FYI the NCT bumps and babies group I go to have both bf and ff mums. It's basically a babies group run by a bf counsellor.

crikeybadger Mon 24-Oct-11 09:16:43

addicted, that really is a shocking attitude from the organiser. I can see why toddlers wouldn't be permitted to some groups (for h and s), but she was so blatantly banning your dd because she was ff. How awful.

In my area, the groups are run at the Children's Centre by the NHS and toddlers are actively welcomed are catered for. If they get a bit wild, we just cordon off an area where only babies and mums can be.

timewastingaway- I've never come across this type of thing before happily. I think you'll be alright with a surestart group. I've seen a really good publication by realbabymilk and the information was brilliant. Best to pop along before you give birth then you can make some contacts and recognise a few faces before you go with your baby.

Here is the list of groups from the ABM website. The rest of the site is also very good and worth a read.

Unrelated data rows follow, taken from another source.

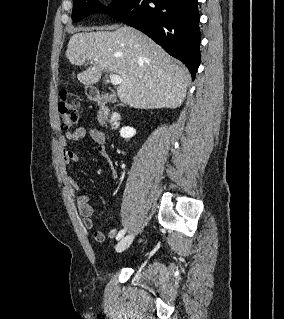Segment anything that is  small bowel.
<instances>
[{
    "label": "small bowel",
    "mask_w": 284,
    "mask_h": 319,
    "mask_svg": "<svg viewBox=\"0 0 284 319\" xmlns=\"http://www.w3.org/2000/svg\"><path fill=\"white\" fill-rule=\"evenodd\" d=\"M90 137L91 140L97 145V151L99 155L107 158V150L105 147L106 135L103 131L98 128H89L86 129L84 127H77L72 131H68L61 138L60 142L63 146H66L69 141H80L84 137ZM63 160L65 163L70 164L79 161V155L68 149H64L63 151ZM116 173L113 172V177H115ZM68 183L73 190H79L78 182L73 178H68ZM77 208L82 216L83 225L86 229H92L94 226L92 216L94 214V207L90 202V198L86 194H81L77 197ZM117 228H112L108 232V236L113 238L117 236ZM106 238V235L102 231L94 232V239L97 242H103Z\"/></svg>",
    "instance_id": "small-bowel-1"
}]
</instances>
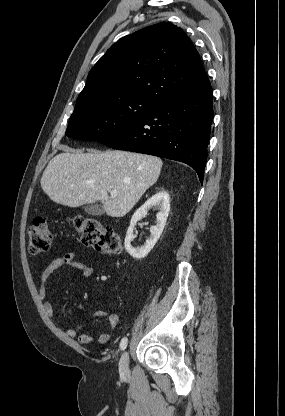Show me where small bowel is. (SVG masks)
<instances>
[{
    "label": "small bowel",
    "mask_w": 285,
    "mask_h": 416,
    "mask_svg": "<svg viewBox=\"0 0 285 416\" xmlns=\"http://www.w3.org/2000/svg\"><path fill=\"white\" fill-rule=\"evenodd\" d=\"M61 268L77 270L83 277H90L93 273V267L91 265L75 260L73 254L71 253L55 258L43 270L40 277L38 295L42 302L44 312L50 319H54L55 312L52 303L47 298L49 283L52 275ZM95 317H106L109 330H113L118 324V317L115 314H107L104 311H97L95 313ZM87 328V325H82L76 328H63L62 330L69 338L76 339L81 345H87L94 341L99 344H105L108 342L110 337L108 333H101L94 338L86 332Z\"/></svg>",
    "instance_id": "small-bowel-1"
}]
</instances>
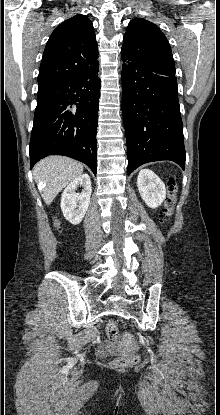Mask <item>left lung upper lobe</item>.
<instances>
[{"mask_svg":"<svg viewBox=\"0 0 220 415\" xmlns=\"http://www.w3.org/2000/svg\"><path fill=\"white\" fill-rule=\"evenodd\" d=\"M121 57L133 65L175 73L171 47L165 35L155 24L142 18H135L128 24Z\"/></svg>","mask_w":220,"mask_h":415,"instance_id":"5c2ea615","label":"left lung upper lobe"}]
</instances>
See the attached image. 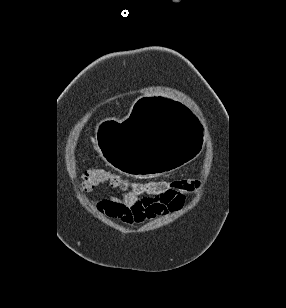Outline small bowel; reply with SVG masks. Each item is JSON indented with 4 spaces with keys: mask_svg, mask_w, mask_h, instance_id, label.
<instances>
[{
    "mask_svg": "<svg viewBox=\"0 0 286 308\" xmlns=\"http://www.w3.org/2000/svg\"><path fill=\"white\" fill-rule=\"evenodd\" d=\"M189 193L171 190L163 197L146 198L131 192L110 198H95L92 203L105 216L133 225L182 209Z\"/></svg>",
    "mask_w": 286,
    "mask_h": 308,
    "instance_id": "obj_1",
    "label": "small bowel"
}]
</instances>
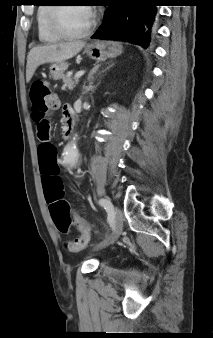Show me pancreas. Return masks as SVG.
I'll use <instances>...</instances> for the list:
<instances>
[{"mask_svg": "<svg viewBox=\"0 0 213 338\" xmlns=\"http://www.w3.org/2000/svg\"><path fill=\"white\" fill-rule=\"evenodd\" d=\"M63 79V86H62V89L63 90H73V88L75 87V85L78 83V79H73L71 76L69 75H64L62 77Z\"/></svg>", "mask_w": 213, "mask_h": 338, "instance_id": "1", "label": "pancreas"}]
</instances>
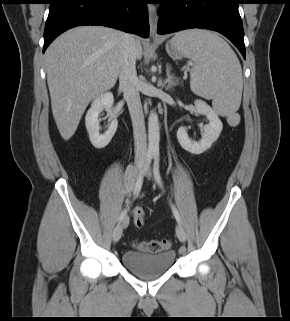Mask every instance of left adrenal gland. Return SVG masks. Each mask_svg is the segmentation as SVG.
Here are the masks:
<instances>
[{"label": "left adrenal gland", "instance_id": "1", "mask_svg": "<svg viewBox=\"0 0 290 321\" xmlns=\"http://www.w3.org/2000/svg\"><path fill=\"white\" fill-rule=\"evenodd\" d=\"M166 75L167 78L165 79V89L166 91L170 90L172 87H175L179 84V82L176 80V78L171 75V66L169 63L166 65Z\"/></svg>", "mask_w": 290, "mask_h": 321}]
</instances>
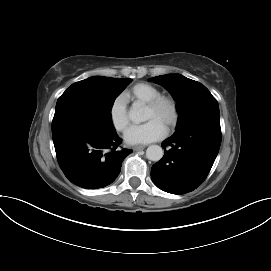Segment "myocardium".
I'll list each match as a JSON object with an SVG mask.
<instances>
[{"mask_svg":"<svg viewBox=\"0 0 271 271\" xmlns=\"http://www.w3.org/2000/svg\"><path fill=\"white\" fill-rule=\"evenodd\" d=\"M163 104H167L171 109V117L166 127L167 131H171L175 128L179 120V107L174 97L160 94L148 101L145 106L151 110H156Z\"/></svg>","mask_w":271,"mask_h":271,"instance_id":"f54148a6","label":"myocardium"}]
</instances>
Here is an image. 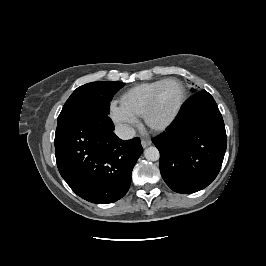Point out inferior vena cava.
<instances>
[{"mask_svg": "<svg viewBox=\"0 0 266 266\" xmlns=\"http://www.w3.org/2000/svg\"><path fill=\"white\" fill-rule=\"evenodd\" d=\"M115 134L122 140L132 139L135 136V130L129 125L119 124L115 127Z\"/></svg>", "mask_w": 266, "mask_h": 266, "instance_id": "602c4592", "label": "inferior vena cava"}]
</instances>
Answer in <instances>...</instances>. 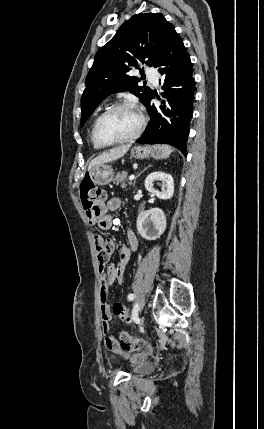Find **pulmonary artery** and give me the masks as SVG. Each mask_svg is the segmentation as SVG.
Listing matches in <instances>:
<instances>
[{
	"instance_id": "obj_1",
	"label": "pulmonary artery",
	"mask_w": 264,
	"mask_h": 429,
	"mask_svg": "<svg viewBox=\"0 0 264 429\" xmlns=\"http://www.w3.org/2000/svg\"><path fill=\"white\" fill-rule=\"evenodd\" d=\"M147 78L149 79V81L154 84L155 86L158 85V73L157 71L152 68V67H148L145 71Z\"/></svg>"
}]
</instances>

Animol Mon 24-Oct-11 09:23:35

Hope all goes well
sad about your inlaws - if your baby is breastfed it is breastfed and if they won't allow it to be fed in their house perhaps it would be better if they came over to you

wish I'd known:
lanolin is brilliant for sore nipple
A bit of a crisis is completely normal at 6 weeks - just keep taking it a day at a time and it will get better
the 'Big Mac Mouth' is what I learnt with DC3 (imagine someones mouth when they're about to take a huge bite out of a Big Mac - that's what baby should be doing as it latches on grin)
that it was alright to totally ignore all the older generation who thought you should have 4 hours between feeds etc etc etc etc
that when it's all settled down and you're both sorted it's one of the most wonderful experiences in the world. Looking down at your little baby while it suckles is just ........awwwww! Also you'll feel so proud of yourself and rightly so when you see your baby getting bigger and you know it's all sown to you - go for it!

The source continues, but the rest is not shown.